A CUA attempting to authenticate should be routed to a suitable authentication flow, ideally automatically (based on CUA detection), or as an authentication option available in the UI that the agent can select.
The CUA authentication flow will trigger a delegated access flow, like device-flow, similar to the one applied for API interacting agents. This way the human user will authenticate and explicitly delegate access to the agent without exposing their credentials to the agent.
As suggested in the above implementation patterns, an agent will be using an access-token that clearly indicates it is an agent and may also include a reduced set of scopes (compared to the user’s standard scopes when interacting directly).
An authorization policy, protecting a resource, will be aware of the agentic client and will enforce stricter permissions where needed.
For example, let’s assume a business policy that requires agents to have read-only for the “orders” resources.
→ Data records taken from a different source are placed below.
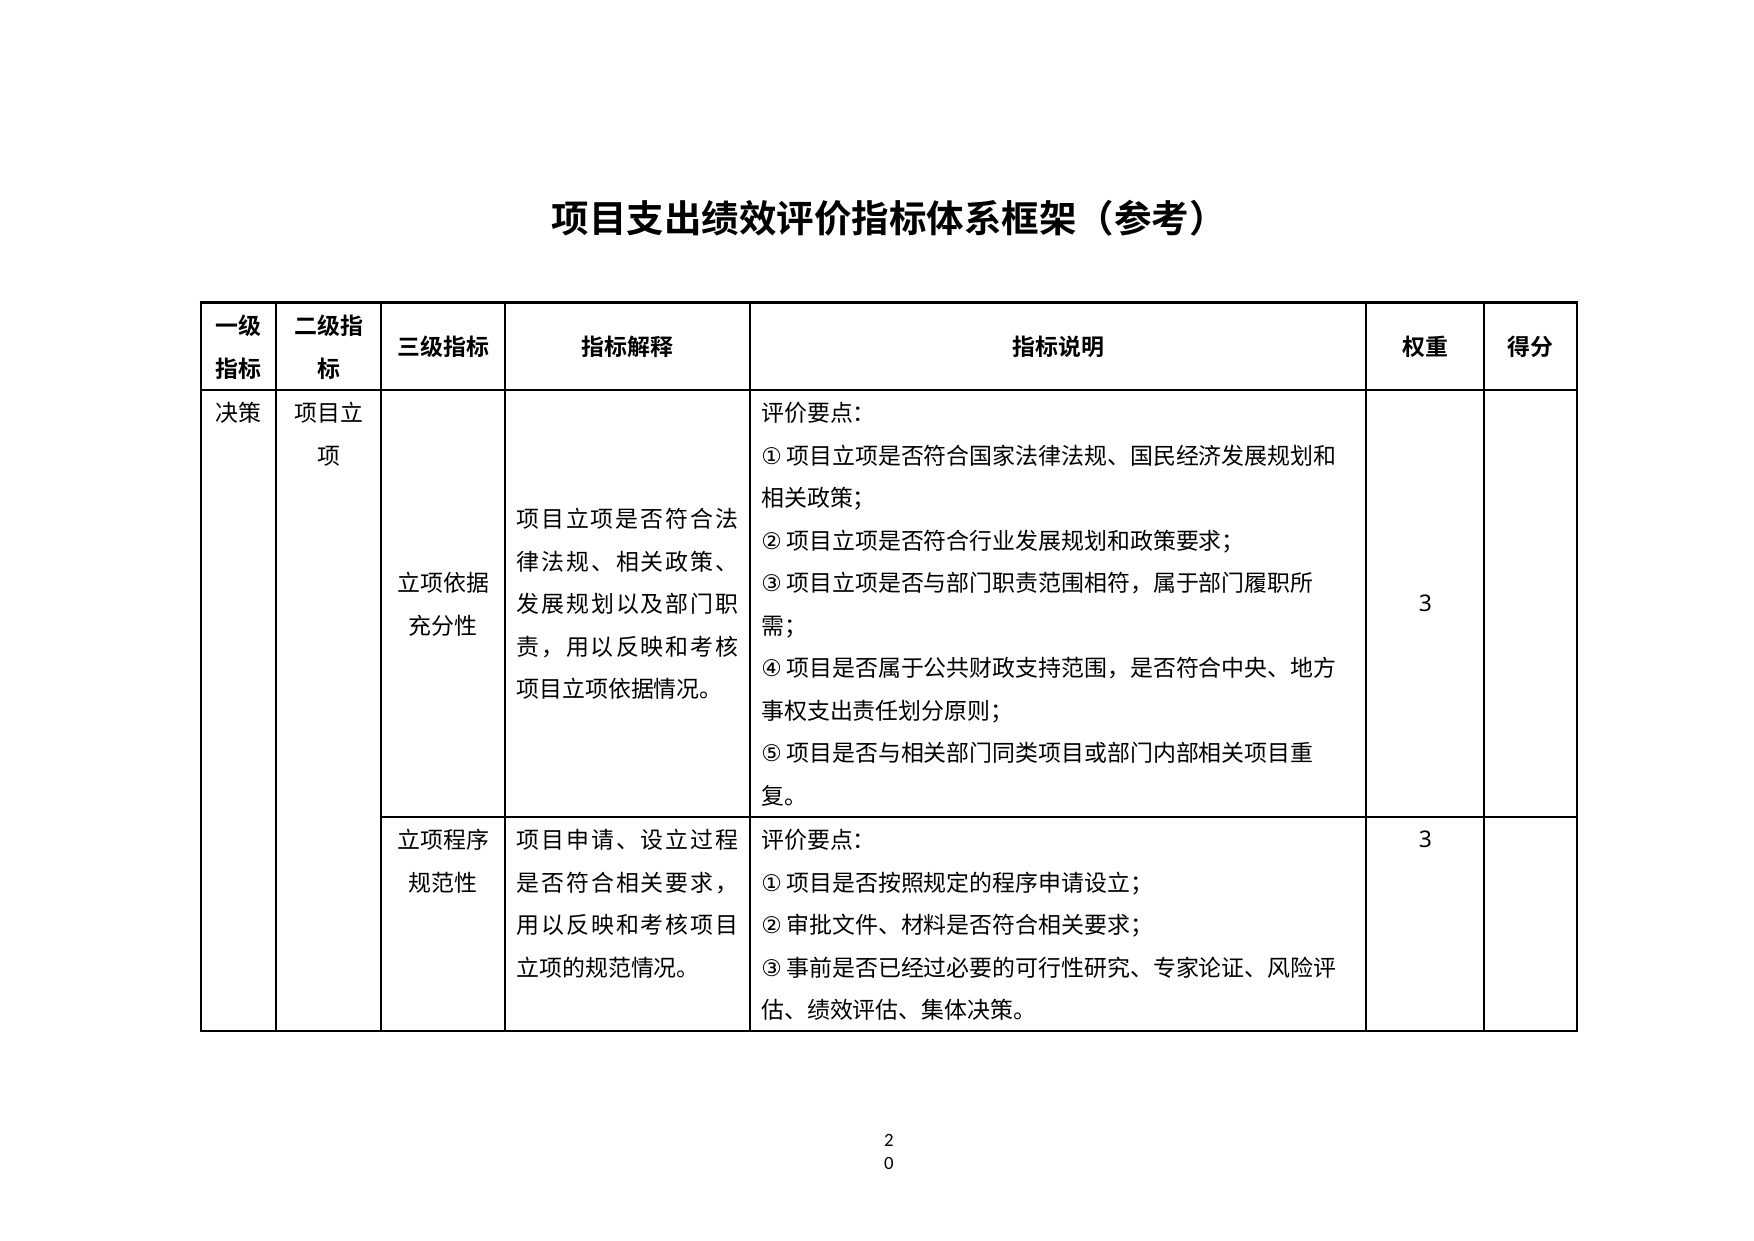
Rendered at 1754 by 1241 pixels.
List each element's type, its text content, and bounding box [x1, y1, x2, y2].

text 项目支出绩效评价指标体系框架（参考） [201, 174, 1577, 259]
table_header 指标说明 [751, 304, 1365, 388]
table_cell 项目立项 [277, 391, 380, 1030]
table_header 权重 [1367, 304, 1483, 388]
table_cell 项目立项是否符合法律法规、相关政策、发展规划以及部门职责，用以反映和考核项目立项依据情况。 [506, 391, 749, 816]
table_cell 评价要点： ①项目立项是否符合国家法律法规、国民经济发展规划和相关政策； ②项目立项是否符合行业发展规划和政策要求； ③项目立项是否与部门职责范围相符，属于部门履职所需； ④项目是否属于公共财政支持范围，是否符合中央、地方事权支出责任划分原则； ⑤项目是否与相关部门同类项目或部门内部相关项目重复。 [751, 391, 1365, 816]
table_cell [1485, 818, 1576, 1030]
table_cell [1485, 391, 1576, 816]
table_header 指标解释 [506, 304, 749, 388]
table_cell 3 [1367, 818, 1483, 1030]
table_header 得分 [1485, 304, 1576, 388]
table_cell 3 [1367, 391, 1483, 816]
table_cell 立项程序 规范性 [382, 818, 504, 1030]
table_header 三级指标 [382, 304, 504, 388]
table_header 一级指标 [202, 304, 275, 388]
table_cell 评价要点： ①项目是否按照规定的程序申请设立； ②审批文件、材料是否符合相关要求； ③事前是否已经过必要的可行性研究、专家论证、风险评估、绩效评估、集体决策。 [751, 818, 1365, 1030]
table_cell 项目申请、设立过程是否符合相关要求，用以反映和考核项目立项的规范情况。 [506, 818, 749, 1030]
table_header 二级指标 [277, 304, 380, 388]
table_cell 立项依据 充分性 [382, 391, 504, 816]
table_cell 决策 [202, 391, 275, 1030]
Here’s some examples of how an access-token may reflect that it was issued to an agent:
// standard client application access token for user-X
{
"sub": "user-X",
"client_id": "app-client-123",
"scope": "read:orders write:orders",
"aud": "https://api.example.com",
"exp": 1712399999
}
// API interacting agent access token for user-X
{
"sub": "user-X",
"client_id": "agent-client-456", // different client-id
"scope": "read:orders", // limited scopes for read-only
"aud": "https://api.example.com",
"exp": 1712399999
}
// CUA intercting with the standard client application on behalf of user-X
{
"sub": "user-X",
"client_id": "app-client-123", // the client id is of the standard client-app that the agent is interacting with
"scope": "read:orders", // limited scopes for read-only
"aud": "https://api.example.com",
"exp": 1712399999,
"act" : {"client_id" : "agent-client-789"} // actor claim pointing to the agent
}
Standard client application – an example of access-token used by the standard application (e.g. web application) once the user logged in
The user is the token subject (sub claim)
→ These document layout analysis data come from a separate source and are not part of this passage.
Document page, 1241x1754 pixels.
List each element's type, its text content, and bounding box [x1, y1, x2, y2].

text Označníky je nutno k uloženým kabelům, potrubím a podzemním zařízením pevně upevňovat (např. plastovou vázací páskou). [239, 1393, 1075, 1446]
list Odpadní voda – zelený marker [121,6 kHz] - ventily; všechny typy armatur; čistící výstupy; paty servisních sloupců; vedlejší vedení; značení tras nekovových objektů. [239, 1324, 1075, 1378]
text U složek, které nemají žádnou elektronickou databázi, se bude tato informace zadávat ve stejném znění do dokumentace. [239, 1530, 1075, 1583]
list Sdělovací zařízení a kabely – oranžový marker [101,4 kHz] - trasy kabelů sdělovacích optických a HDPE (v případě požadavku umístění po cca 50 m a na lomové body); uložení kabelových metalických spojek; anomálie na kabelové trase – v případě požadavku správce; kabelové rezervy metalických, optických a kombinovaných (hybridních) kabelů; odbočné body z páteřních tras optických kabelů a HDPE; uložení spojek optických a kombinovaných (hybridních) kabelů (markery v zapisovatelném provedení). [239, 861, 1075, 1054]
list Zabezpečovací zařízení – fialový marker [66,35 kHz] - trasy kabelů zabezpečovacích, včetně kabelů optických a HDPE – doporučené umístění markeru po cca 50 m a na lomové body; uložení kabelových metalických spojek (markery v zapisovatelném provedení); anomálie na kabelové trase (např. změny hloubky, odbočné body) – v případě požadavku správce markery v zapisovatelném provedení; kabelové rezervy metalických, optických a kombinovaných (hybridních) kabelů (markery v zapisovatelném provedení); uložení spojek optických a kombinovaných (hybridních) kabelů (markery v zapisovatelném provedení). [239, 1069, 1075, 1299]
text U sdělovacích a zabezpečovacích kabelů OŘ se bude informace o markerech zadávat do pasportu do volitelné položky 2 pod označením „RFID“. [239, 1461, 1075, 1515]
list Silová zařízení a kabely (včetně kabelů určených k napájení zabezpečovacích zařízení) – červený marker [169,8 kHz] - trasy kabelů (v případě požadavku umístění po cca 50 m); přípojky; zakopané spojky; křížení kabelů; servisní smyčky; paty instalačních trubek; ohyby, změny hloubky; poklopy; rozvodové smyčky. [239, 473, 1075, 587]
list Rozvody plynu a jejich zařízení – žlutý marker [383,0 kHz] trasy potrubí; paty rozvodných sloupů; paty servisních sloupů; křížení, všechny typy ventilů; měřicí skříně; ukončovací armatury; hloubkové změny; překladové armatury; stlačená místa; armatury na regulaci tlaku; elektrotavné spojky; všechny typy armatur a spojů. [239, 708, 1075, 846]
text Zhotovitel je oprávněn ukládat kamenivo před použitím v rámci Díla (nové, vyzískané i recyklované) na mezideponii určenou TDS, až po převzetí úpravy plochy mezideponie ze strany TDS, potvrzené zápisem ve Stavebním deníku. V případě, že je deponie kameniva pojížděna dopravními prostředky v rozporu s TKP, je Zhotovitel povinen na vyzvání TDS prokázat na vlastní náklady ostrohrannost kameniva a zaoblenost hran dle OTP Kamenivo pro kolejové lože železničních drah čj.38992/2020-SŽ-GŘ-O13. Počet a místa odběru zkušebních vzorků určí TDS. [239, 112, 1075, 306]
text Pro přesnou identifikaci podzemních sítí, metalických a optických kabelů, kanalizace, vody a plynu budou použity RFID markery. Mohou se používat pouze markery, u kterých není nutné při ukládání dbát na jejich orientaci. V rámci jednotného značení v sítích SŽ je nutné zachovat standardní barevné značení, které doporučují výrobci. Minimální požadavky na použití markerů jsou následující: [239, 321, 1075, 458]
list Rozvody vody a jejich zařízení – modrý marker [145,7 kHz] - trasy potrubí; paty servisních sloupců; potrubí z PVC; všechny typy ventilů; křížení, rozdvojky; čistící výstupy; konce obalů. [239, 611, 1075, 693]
The client-id belongs to the web application
The scope mentions both read and write access
API interacting agent – an example of access-token an API interacting agent may get following user authentication and access delegation to the agent
The user is the token subject
The client-id belongs to the agent
The scope only mentions read access
CUA – an example of access-token the client application will get when controlled by a Computer Using Agent, following access delegation to it by the user
The user is the token subject (sub claim)
The client-id is belongs to the web application
The scope only mentions read access
act claim representing the actor that is acting on behalf of the user, indicating it is an agent based on the agent’s client-id
In some cases, instead of limiting the permission of an agent, it may be allowed to proceed following an explicit authorization by the user in context (the access-token subject).
An authorization policy in that case may require an out of band, step-up authentication by the user and an explicit consent by the user to approve the agent’s operation on their behalf.
For example, consider the following illustrative policy:
{
"if": {
"access_token.client_id": "agent-client-*",
"requested_resource": "/orders",
"access_token.scope": "!contains:write:orders"
},
"then": {
"action": "deny",
"status": 403,
"error": "insufficient_scope",
"required_scope": "write:orders",
"message": "This operation requires user confirmation via step-up authentication."
}
}
Following that response, the agent will trigger an out of band user-conformation flow which will send an OPT to the user.
Since the agents’ access-tokens are tagged as such, it is possible to rely on the access-token as a standard tagging mechanism to indicate agentic interactions with the IAM system and with protected resources.
For example, looking at the audit log based on the access-token.client-id will expose the interactions done by the relevant agent on behalf of any user.
Based on the audit log, it is possible to monitor the agent’s activity and alert on abnormal / undesired agent behavior that may be a result of hallucination, wrong reasoning process, or even malicious attempts to “jailbreak” the agent.